Nesse sentido, profissionais das áreas de museologia, história, arquivologia e biblioteconomia encontram um novo nicho para infiltrar no mercado. No Brasil, os núcleos de recuperação da memória empresarial ainda é uma novidade, mas pelo menos quinze corporações como Bunge, Unilever e Bosch mantém investimentos com essa finalidade.

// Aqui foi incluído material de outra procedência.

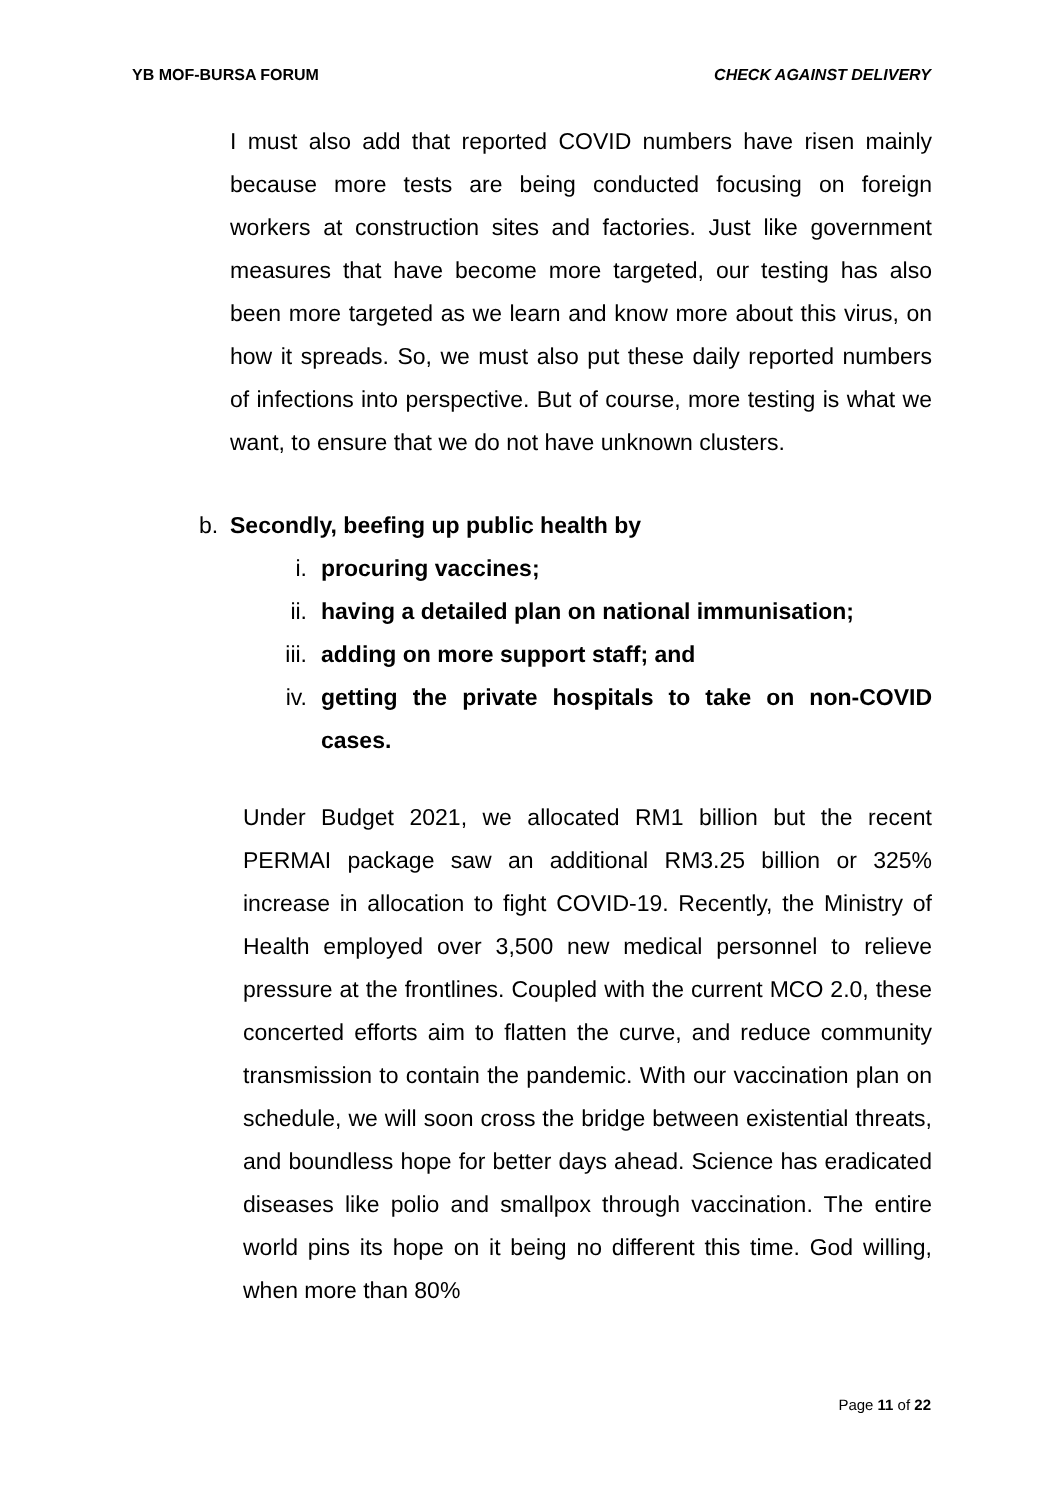YB MOF-BURSA FORUM CHECK AGAINST DELIVERY
I must also add that reported COVID numbers have risen mainly because more tests are being conducted focusing on foreign workers at construction sites and factories. Just like government measures that have become more targeted, our testing has also been more targeted as we learn and know more about this virus, on how it spreads. So, we must also put these daily reported numbers of infections into perspective. But of course, more testing is what we want, to ensure that we do not have unknown clusters.
b. Secondly, beefing up public health by
i. procuring vaccines;
ii. having a detailed plan on national immunisation;
iii. adding on more support staff; and
iv. getting the private hospitals to take on non-COVID cases.
Under Budget 2021, we allocated RM1 billion but the recent PERMAI package saw an additional RM3.25 billion or 325% increase in allocation to fight COVID-19. Recently, the Ministry of Health employed over 3,500 new medical personnel to relieve pressure at the frontlines. Coupled with the current MCO 2.0, these concerted efforts aim to flatten the curve, and reduce community transmission to contain the pandemic. With our vaccination plan on schedule, we will soon cross the bridge between existential threats, and boundless hope for better days ahead. Science has eradicated diseases like polio and smallpox through vaccination. The entire world pins its hope on it being no different this time. God willing, when more than 80%
Page 11 of 22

Dalva Marques, diretora da Asap, consultoria que recruta executivos de média gerência, acredita que os profissionais que trabalham em centros de memória empresariais ganharam maior visibilidade no mercado. "Mais organizações estão enxergando as iniciativas de valorização da história empresarial como parte de uma estratégia para mostrar valores culturais, sociais e históricos", analisa, em entrevista ao jornal Valor Econômico. "Os colaboradores se identificam e os acervos podem fazer parte de uma política de retenção de talentos. Ao mesmo tempo, é possível atrair pessoas alinhadas com essa cultura organizacional."
Para ingressar nessa área, o profissional precisa ser capaz de atuar na gestão de informações e de ações internas como orientação a pesquisas, organização de visitas, exposições, palestras e até iniciativas de integração de novos funcionários. Segundo Lygia Rodrigues, diretora da Grifo Projetos Históricos, que desenvolve projetos para a Unilever e para o Metrô de São Paulo, as empresas que desenvolvem centros de informação histórica são, geralmente, de grande porte, têm mais de 30 anos de atividade e estão em um estágio avançado na área de responsabilidade social corporativa.